The official announcement of the sale to Friedman Fleischer & Lowe did not provide a deal value, but peHUB learned the deal was between $300 million and the original purchase price of $390 million. Ebitda is around $50 million. That means the deal multiple was somewhere between 6x and 7.8x Ebitda. Not bad for a restaurant company in a recession. When Arcapita first went to market the firm sought 8x Ebitda for the company.
I spoke with Stockton Croft, head of Arcapita’s U.S. Corporate Invesmtent Group, about the motivation for selling, the possibility of the firm raising a traditional buyout fund, the reason for selling now of all times.
What kind of growth did the company experience under your ownership and what did Arcapita do to bolster that growth?
Ebitda growth over the four to five years we owned Church’s Chicken was 60%.. We are an international firm and so we focused heavily on developing international growth. We brought the company to the UKU, India and Russia, for example. We helped them get focused on that and got them away from the Popeye’s brand, which was a sister company and competitor to Church’s, so we helped them build a new brand. We did a lot of the hard work in extricating it from Popeye’s.
Why did you decide to sell now, in what was surely a difficult deal-making environment?
The main two reasons are the business is performing well and growing. Not only same store sales and Ebitda, but our store base is expanding internationally as well. The management team is one of our best teams out of the 70 or so companies we own worldwide. They were willing to roll over significant equity in the deal.

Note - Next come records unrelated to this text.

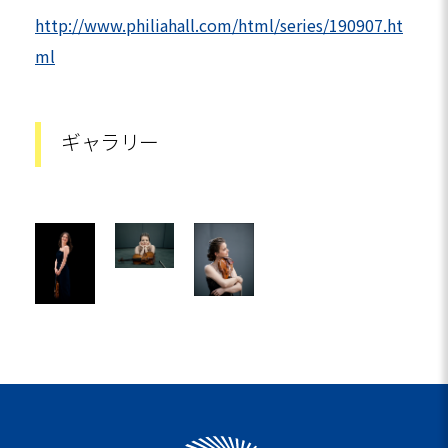
http://www.philiahall.com/html/series/190907.ht
ml
ギャラリー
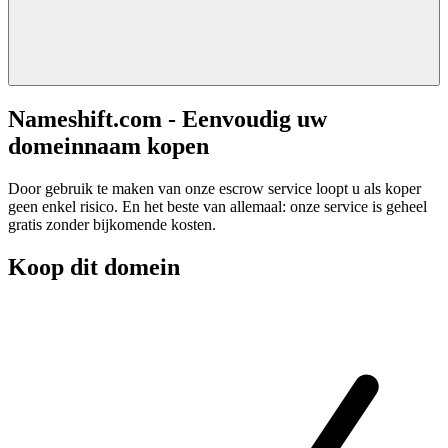
Nameshift.com - Eenvoudig uw
domeinnaam kopen
Door gebruik te maken van onze escrow service loopt u als koper
geen enkel risico. En het beste van allemaal: onze service is geheel
gratis zonder bijkomende kosten.
Koop dit domein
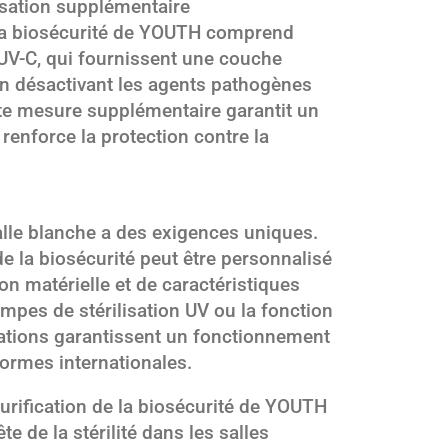
isation supplémentaire
 la biosécurité de YOUTH comprend
V-C, qui fournissent une couche
en désactivant les agents pathogènes
ette mesure supplémentaire garantit un
enforce la protection contre la
e blanche a des exigences uniques.
e la biosécurité peut être personnalisé
ion matérielle et de caractéristiques
mpes de stérilisation UV ou la fonction
sations garantissent un fonctionnement
normes internationales.
urification de la biosécurité de YOUTH
te de la stérilité dans les salles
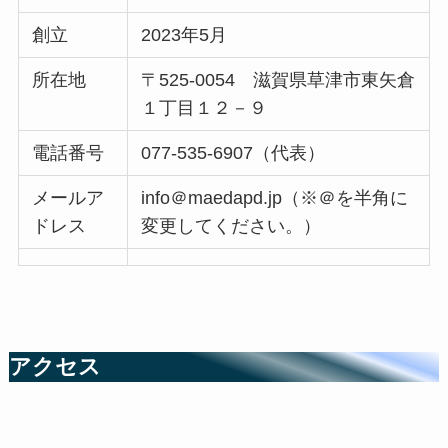
創立
2023年5月
所在地
〒525-0054 滋賀県草津市東矢倉
１丁目１２－９
電話番号
077-535-6907（代表）
メールア
info＠maedapd.jp（※＠を半角に
ドレス
変更してください。）
アクセス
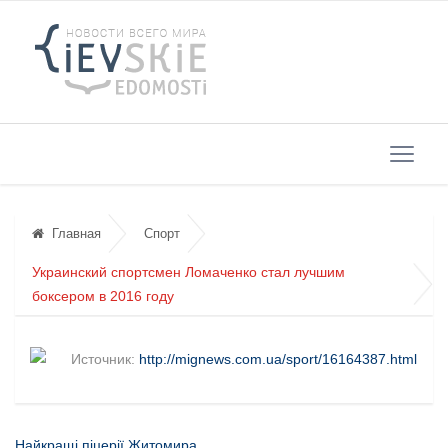
Главная
Спорт
Украинский спортсмен Ломаченко стал лучшим
боксером в 2016 году
Источник:
http://mignews.com.ua/sport/16164387.html
Найкращі піцерії Житомира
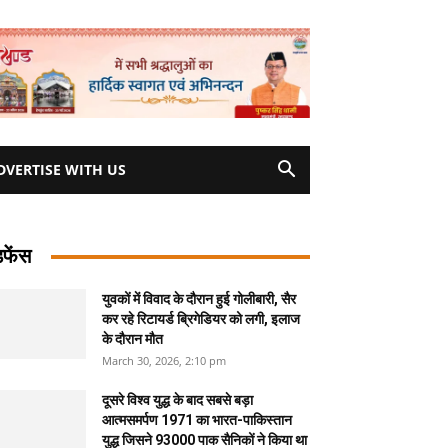
DVERTISE WITH US
िफेंस
युवकों में विवाद के दौरान हुई गोलीबारी, सैर
कर रहे रिटायर्ड ब्रिगेडियर को लगी, इलाज
के दौरान मौत
March 30, 2026, 2:10 pm
दूसरे विश्व युद्ध के बाद सबसे बड़ा
आत्मसमर्पण 1971 का भारत-पाकिस्तान
युद्ध जिसने 93000 पाक सैनिकों ने किया था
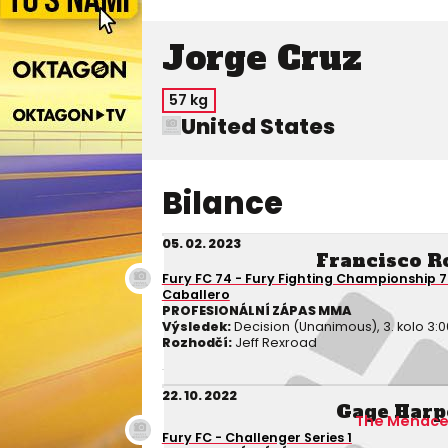
Jorge Cruz
57 kg
United States
Bilance
05. 02. 2023
Francisco R
Fury FC 74 - Fury Fighting Championship 
Caballero
PROFESIONÁLNÍ ZÁPAS MMA
Výsledek:
Decision (Unanimous), 3. kolo 3:0
Rozhodčí:
Jeff Rexroad
22. 10. 2022
Gage Harp
The Menac
Fury FC - Challenger Series 1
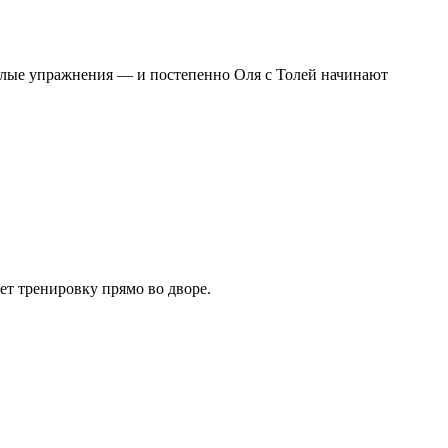
сёлые упражнения — и постепенно Оля с Толей начинают
ет тренировку прямо во дворе.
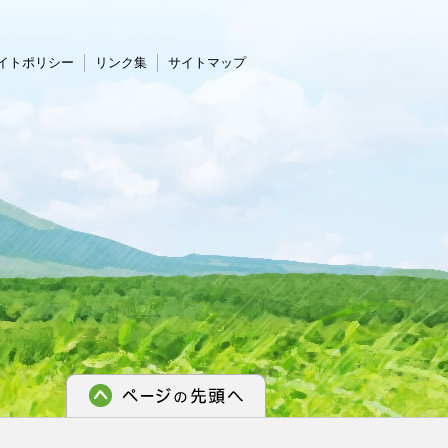
イトポリシー
リンク集
サイトマップ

How did you get the deal done?
FF&L brought a strong finacing package to the table and they had a good repore with management team. They have consumer secotr experience. For example, they did very well with Tempur Pedic (which went public in 2004).
We previously wrote that Arcapita planned to provide one turn of seller financing, but then changed its mind.
We offered it but FF&L chose not to. The capital structure has three agents: Bank of America, Golub Capital and Wells Fargo.
We also wrote that Arcapita may be interested in raising a traditional buyout fund after getting a few exits under its belt. Is that still a possibility?
We looked at that last fall and almost engaged someone to do it, but it’s a very difficult fundraising time. It’s a strategic option we’re looking at, and having an exit like this in this environment will help with our investors if we ever did think about that.
What size fund would you look to raise?
Traditionally we’ve invested around $300 million of equity per year. It would be a co-investment fund so somewhere in the $500 million to $1 billion range, but that would only be for part of out investment. Arcapita Bank would invest the remainder of it.